Dual-LoRA and Quality-Enhanced Pseudo Replay for Multimodal Continual Food Learning
Xinlan Wu, Bin Zhu, Feng Han, Pengkun Jiao, Jingjing Chen
TL;DR
The paper tackles catastrophic forgetting in multimodal food analysis models by introducing Dual-LoRA, a dual-adapter framework with a task-specific specialized LoRA and a shared knowledge-consolidating cooperative LoRA, augmented by orthogonal regularization. It pairs this with Quality-Enhanced Pseudo Replay, which uses self-consistency and semantic similarity to generate reliable past-task data for rehearsal, mitigating hallucinations typical in generative models. The method is instantiated on the Uni-Food dataset and demonstrates superior forgetting mitigation across ingredient recognition, recipe generation, and nutrition estimation, supported by extensive ablations showing the contribution of each component. This approach reduces retraining costs and provides a scalable paradigm for lifelong learning in complex multimodal food analytics, with implications for personalized nutrition and health applications.
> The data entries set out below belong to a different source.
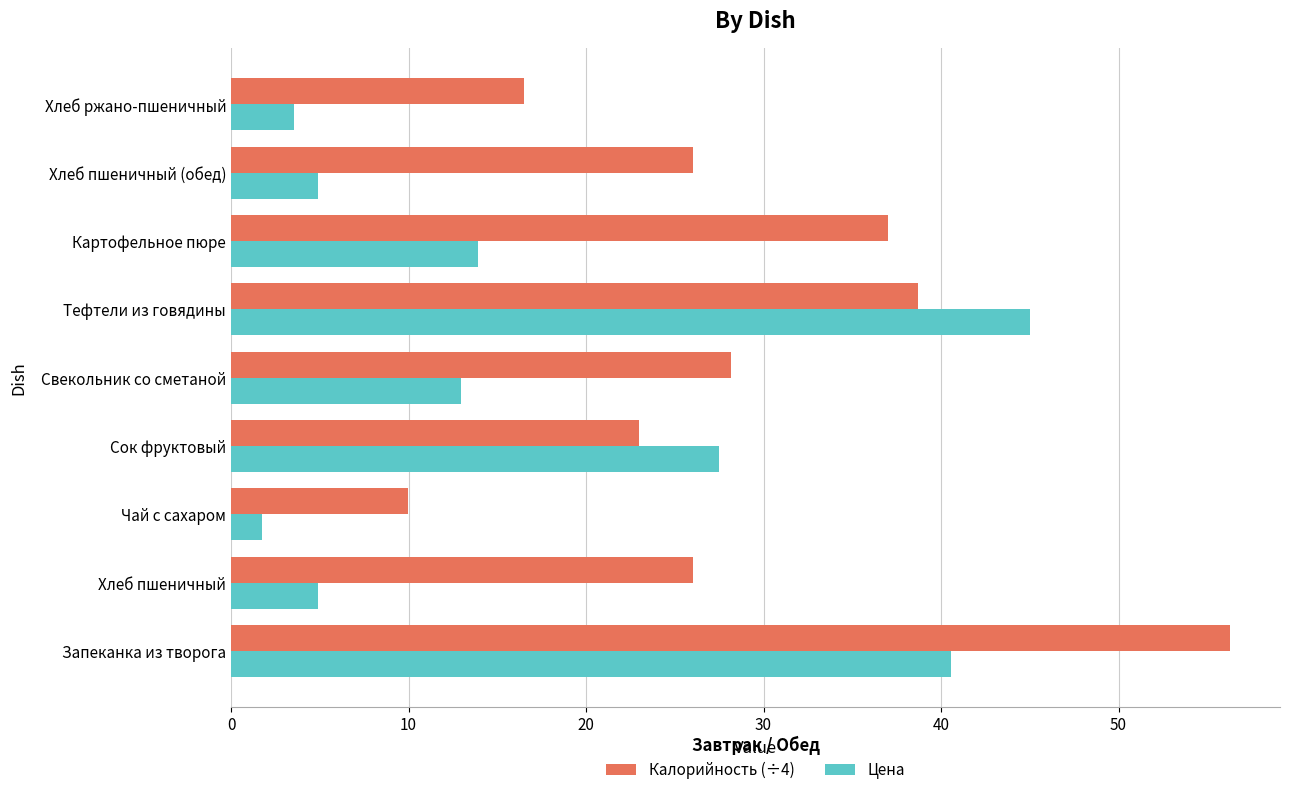

Which series has the largest total across all categories?

Калорийность (÷4)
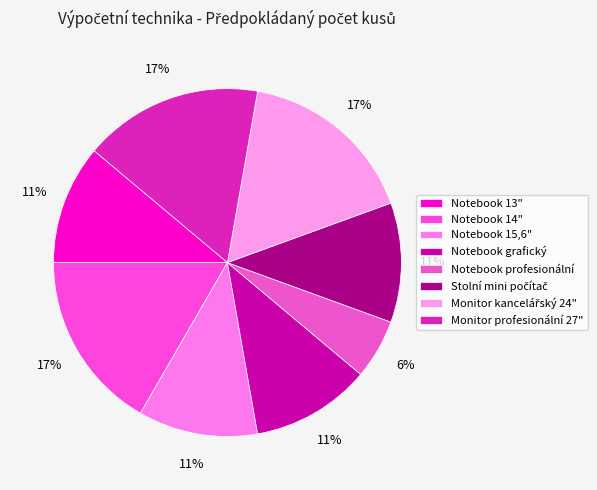

To the nearest percent, what portion does Stolní mini počítač represent?

11%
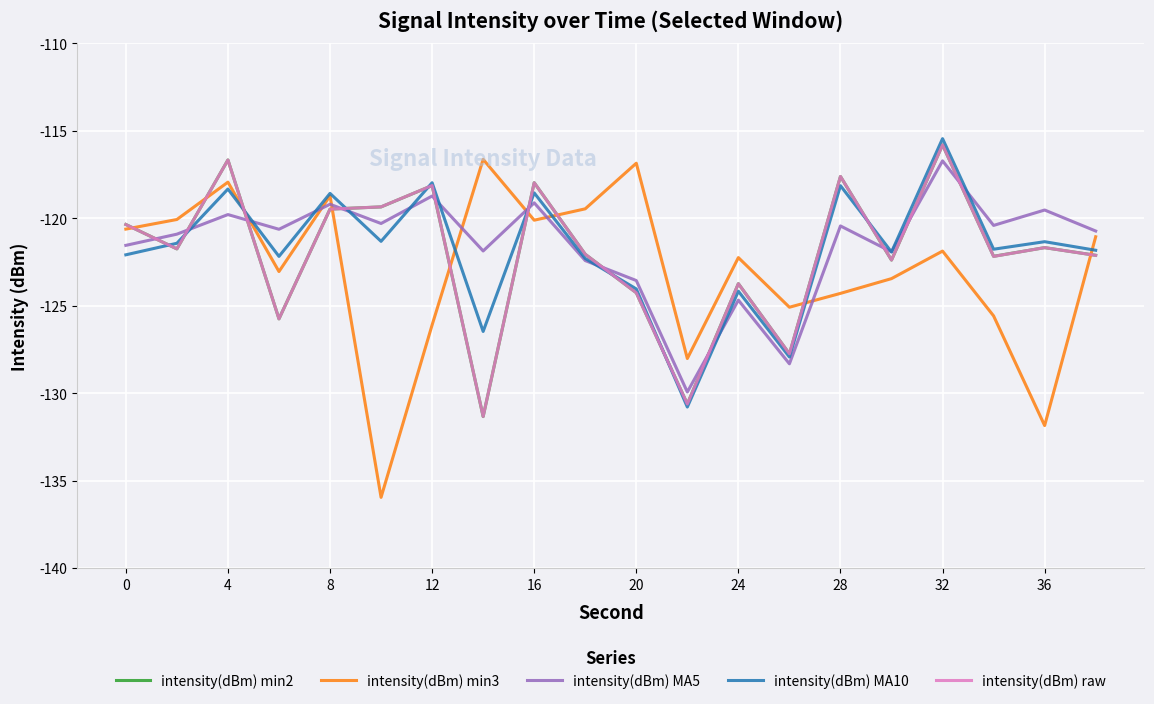

Which series has the largest range (max minus min)?

intensity(dBm) min3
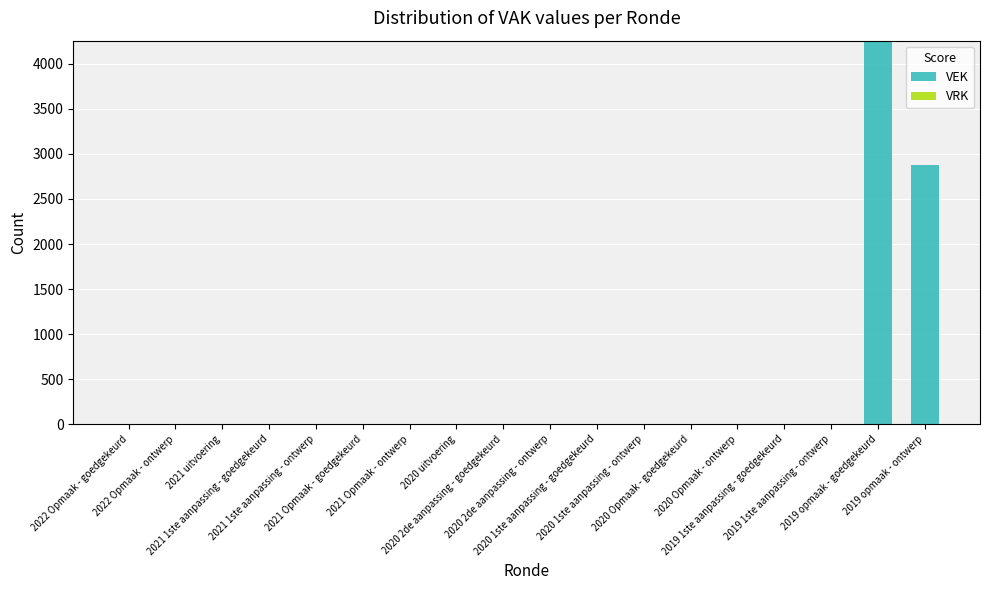

What is the maximum value shown in the chart?

4258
Key mathematical components include the orthogonality constraint $L_o(A_t) = \sum_{i,j} \| O_t[i,j] \|^2$ with $O_t = A_{t,\text{specialized}} \cdot A_{t-1,\text{cooperative}}$, and the supervised objective $\sum_{(x,y)\in \mathcal{D}_t} \log p_{\Theta}(y|x) + \lambda_o L_o(A_t)$. Pseudo replay leverages $n$ generated samples per task (e.g., $n=5$) with quality-enhancement steps to improve reliability of past-task data for cooperative LoRA training.
Abstract
Food analysis has become increasingly critical for health-related tasks such as personalized nutrition and chronic disease prevention. However, existing large multimodal models (LMMs) in food analysis suffer from catastrophic forgetting when learning new tasks, requiring costly retraining from scratch. To address this, we propose a novel continual learning framework for multimodal food learning, integrating a Dual-LoRA architecture with Quality-Enhanced Pseudo Replay. We introduce two complementary low-rank adapters for each task: a specialized LoRA that learns task-specific knowledge with orthogonal constraints to previous tasks' subspaces, and a cooperative LoRA that consolidates shared knowledge across tasks via pseudo replay. To improve the reliability of replay data, our Quality-Enhanced Pseudo Replay strategy leverages self-consistency and semantic similarity to reduce hallucinations in generated samples. Experiments on the comprehensive Uni-Food dataset show superior performance in mitigating forgetting, representing the first effective continual learning approach for complex food tasks.